§ **What the task asks**: Filter the entries and keep only the lines where the string "back" appears.

BEGIN

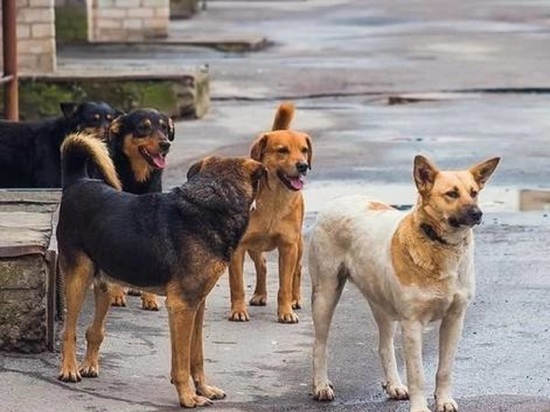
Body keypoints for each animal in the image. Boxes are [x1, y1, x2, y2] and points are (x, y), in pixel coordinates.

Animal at [106, 108, 176, 310]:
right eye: (143, 128)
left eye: (164, 128)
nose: (165, 144)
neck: (137, 178)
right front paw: (116, 294)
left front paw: (150, 298)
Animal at [229, 101, 312, 324]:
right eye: (282, 150)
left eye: (304, 150)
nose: (303, 166)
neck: (274, 199)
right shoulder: (238, 249)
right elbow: (237, 285)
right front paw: (238, 310)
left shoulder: (288, 247)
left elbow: (284, 285)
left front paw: (286, 311)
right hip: (253, 246)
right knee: (263, 265)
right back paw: (260, 294)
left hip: (298, 246)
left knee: (297, 271)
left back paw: (295, 299)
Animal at [312, 155, 502, 412]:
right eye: (451, 194)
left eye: (474, 192)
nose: (478, 213)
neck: (439, 245)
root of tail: (338, 200)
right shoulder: (412, 324)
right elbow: (417, 374)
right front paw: (420, 407)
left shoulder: (454, 320)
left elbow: (445, 369)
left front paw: (444, 400)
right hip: (326, 294)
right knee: (319, 344)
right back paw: (321, 386)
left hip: (381, 304)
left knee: (384, 346)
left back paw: (393, 385)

END

§ **Response below**:
right back paw: (260, 294)
left back paw: (295, 299)
right back paw: (321, 386)
left back paw: (393, 385)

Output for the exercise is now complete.